Ofcom's >1,500 page consultation on the Online Safety Act 2023, and why small companies don't have a chance

I know that I’ve got quite a downer on the Online Safety Act 2023. I’ve followed it closely and, each time I read it, I find something else to dislike about it.

Today though, it’s a very practical concern: how on earth am I going to get to position where I can advise clients on it?

Bear in mind that the Act is not just about “big tech” - it impacts many thousands for smaller organisations and individuals too.

Here’s my problem: yesterday, Ofcom released over 1,500 pages of material on which it is consulting, to form some (not all!) of the codes of practice. No wonder I chose to read the Investigatory Powers Act (Amendment) Bill instead, at 54 pages.

How can anyone possibly think that the long tail of companies which are going to be impacted adversely by the Online Safety Act are going to manage to get on this?

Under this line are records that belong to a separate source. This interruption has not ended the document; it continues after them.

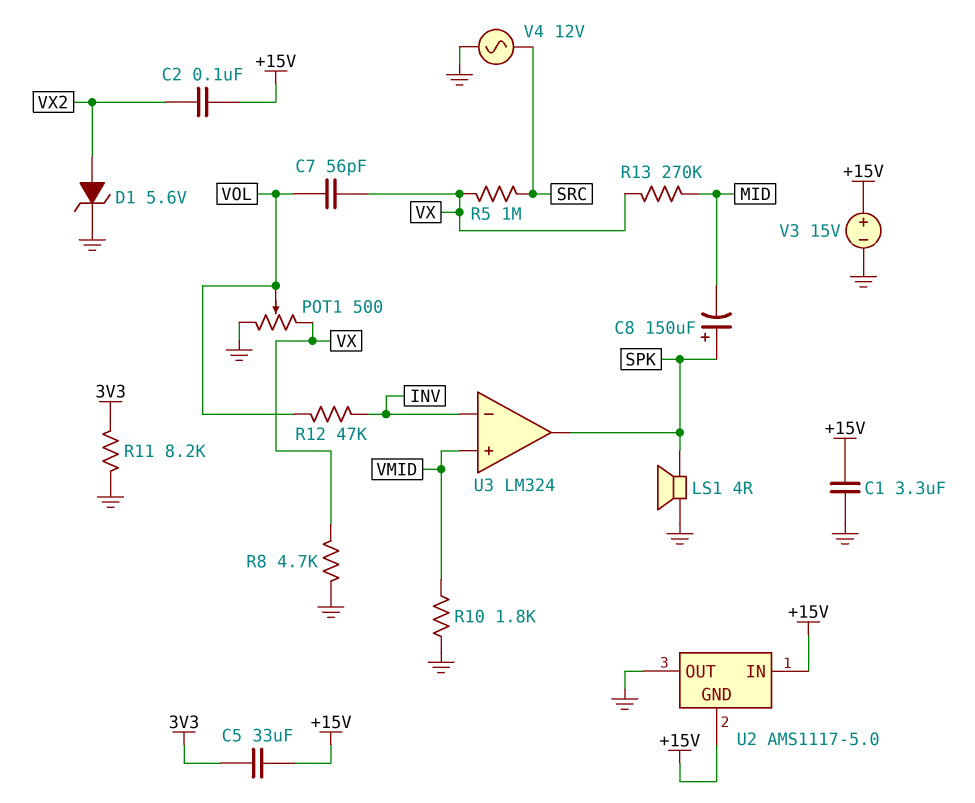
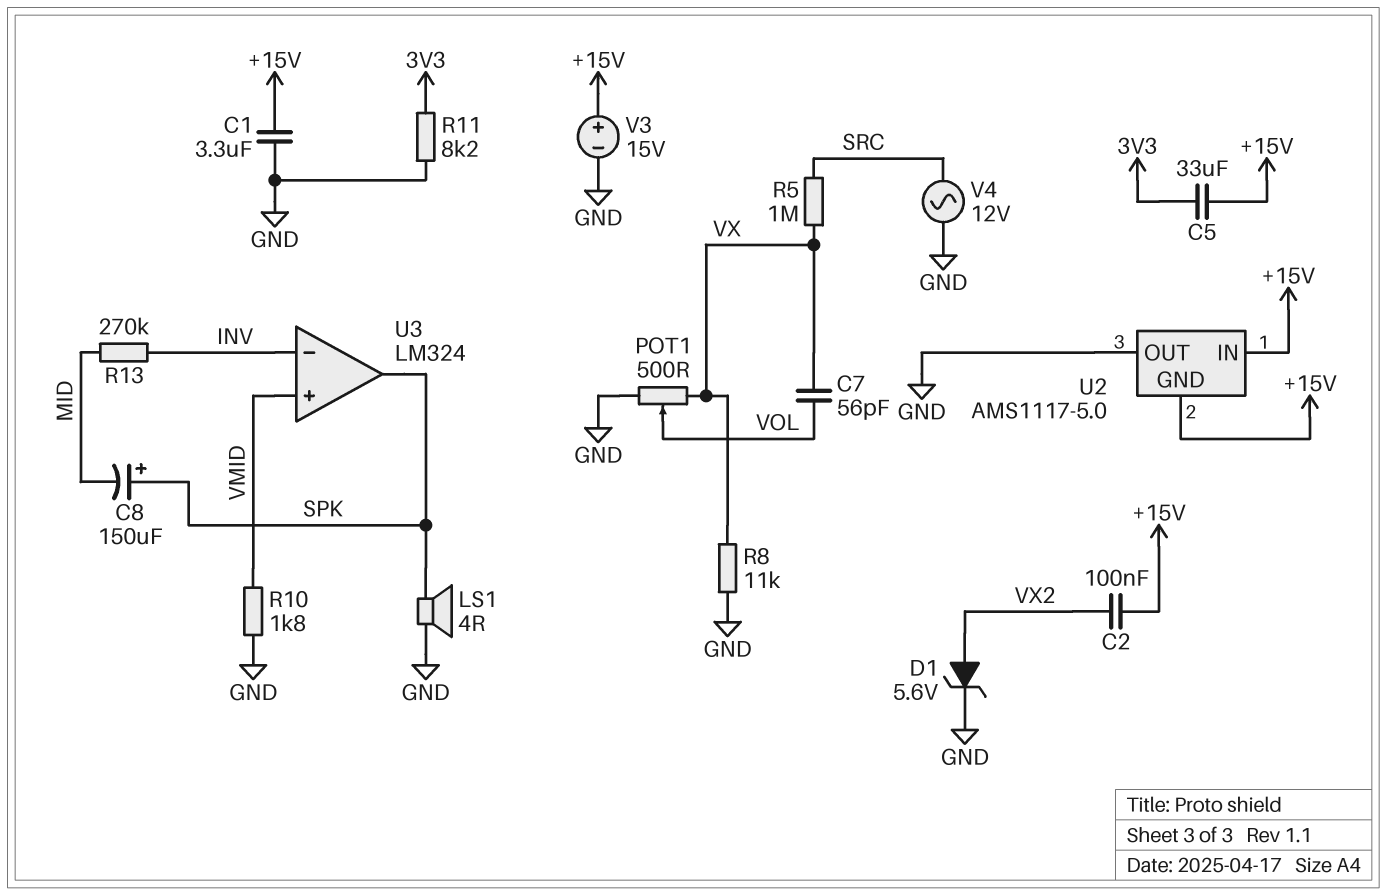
R8: 4.7k (GND, VX) -> 11k (GND, VX)
R12: 47k (INV, VOL) -> none
R13: 270k (MID, VX) -> 270k (INV, MID)

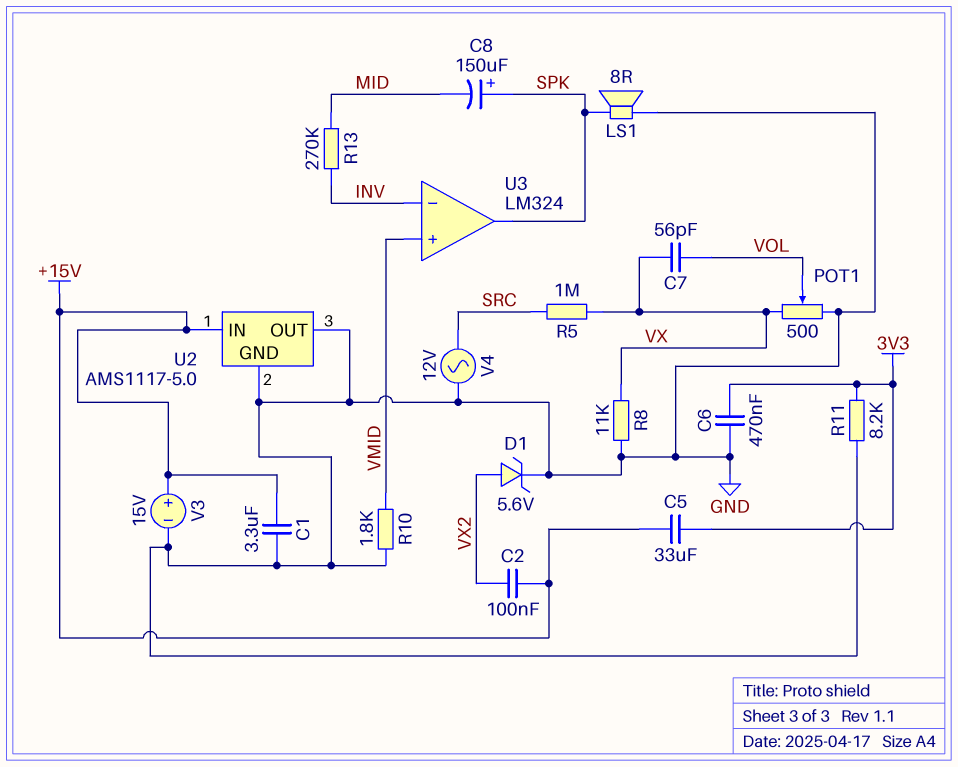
C6: none -> 470nF (3V3, GND)
LS1: speaker 4R (GND, SPK) -> speaker 8R (GND, SPK)
U2 pin GND: +15V -> GND

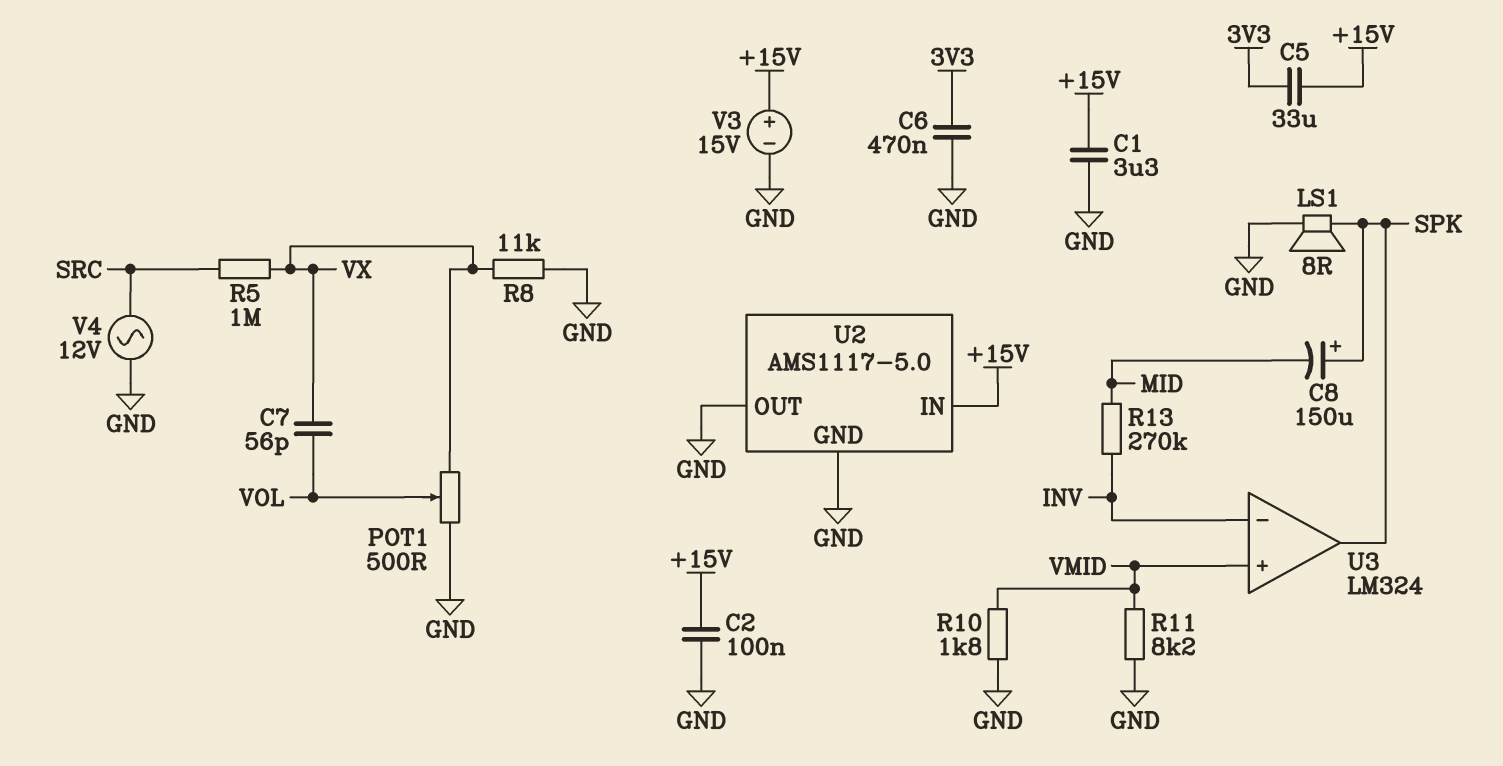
C2: 100nF (+15V, VX2) -> 100nF (+15V, GND)
D1: zener 5.6V (A VX2, K GND) -> none
R11: 8.2k (3V3, GND) -> 8.2k (GND, VMID)

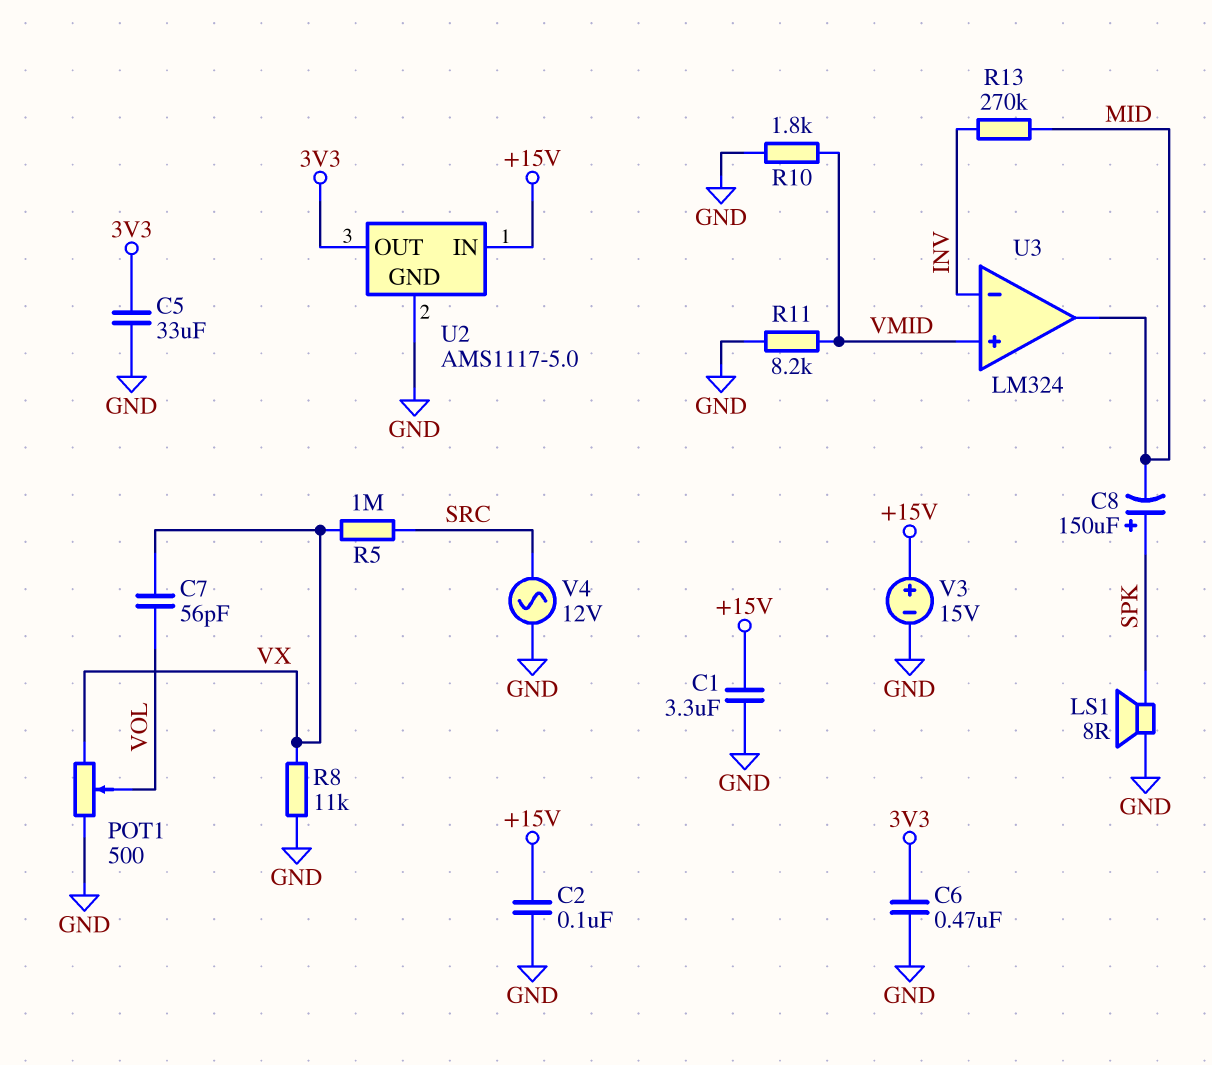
C5: 33uF (+15V, 3V3) -> 33uF (3V3, GND)
U2 pin OUT: GND -> 3V3
U3 pin out: SPK -> MID

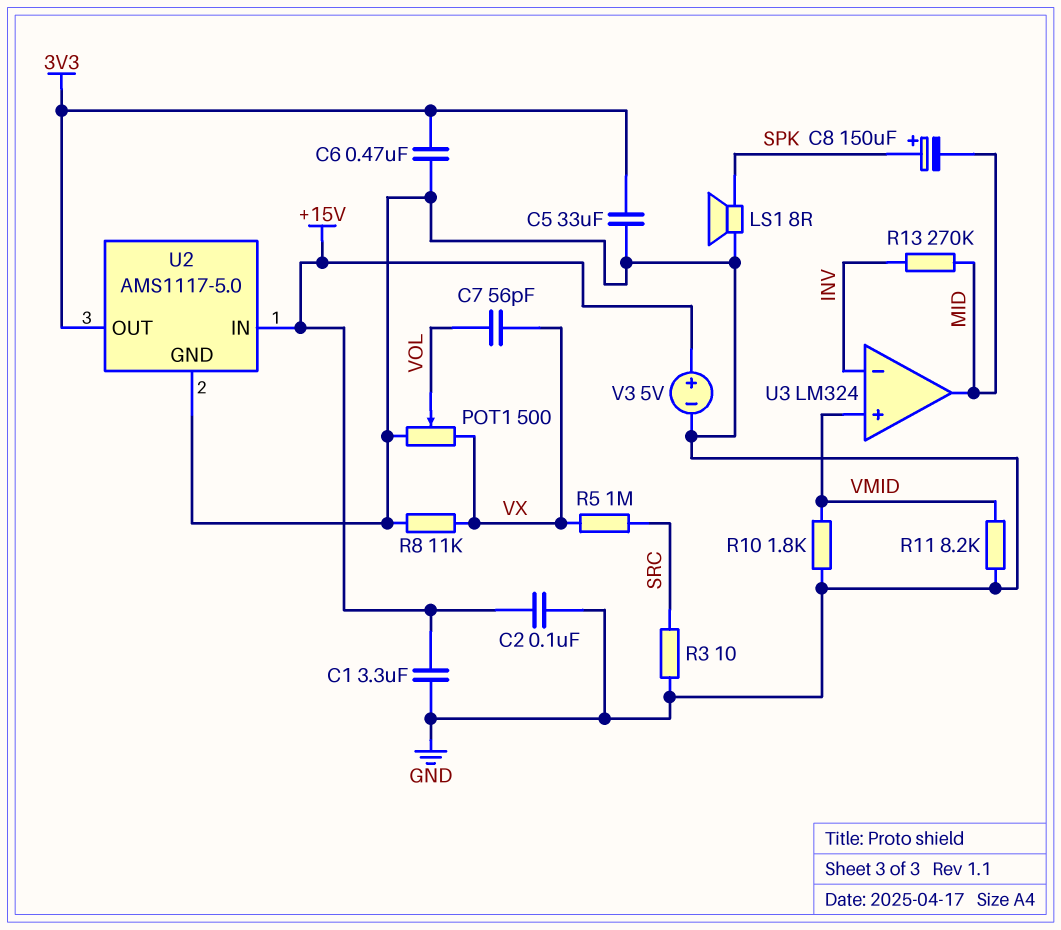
R3: none -> 10 (GND, SRC)
V3: 15V (plus +15V, minus GND) -> 5V (plus +15V, minus GND)
V4: AC 12V (GND, SRC) -> none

Frankly, I’m wondering how I could manage to do so, and I’ve been a lawyer working in this area for, well, quite a long time now.

Reading this alone is a task of many days. Understanding it will take even longer. Working out what, if any, response needs to go to Ofcom? Longer still.

Part of me can only surmise that this is a shot across the bows by Ofcom, using this as an opportunity to showcase just what a mess a handful of lobbyists and politicians have created. To show unworkable it is going to be in practice.

But that doesn’t make me feel any better that I cannot come up with a way to review this, let alone one which makes any sort of commercial sense.

If understanding the Act, and its obligations, and the requirements of Ofcom, is the preserve of massive law firms, who can throw loads of people at the task (££££?!), small companies have no chance.

Heather Burns hit the nail on the head in her blogpost yesterday:

By the way: as you’re doing exactly what I am doing today, which is figuring out how on earth you even create a workplan to turn 1700 pages of cross-referenced consultation language into an actionable task, remember that the impact assessment for the Act famously said that getting to grips with the scope of compliance could be done in just over four hours by a regulatory professional on a wage of £20.62 per hour.

A delicious irony that one of the “harms” the Act is supposed to tackle is online misinformation.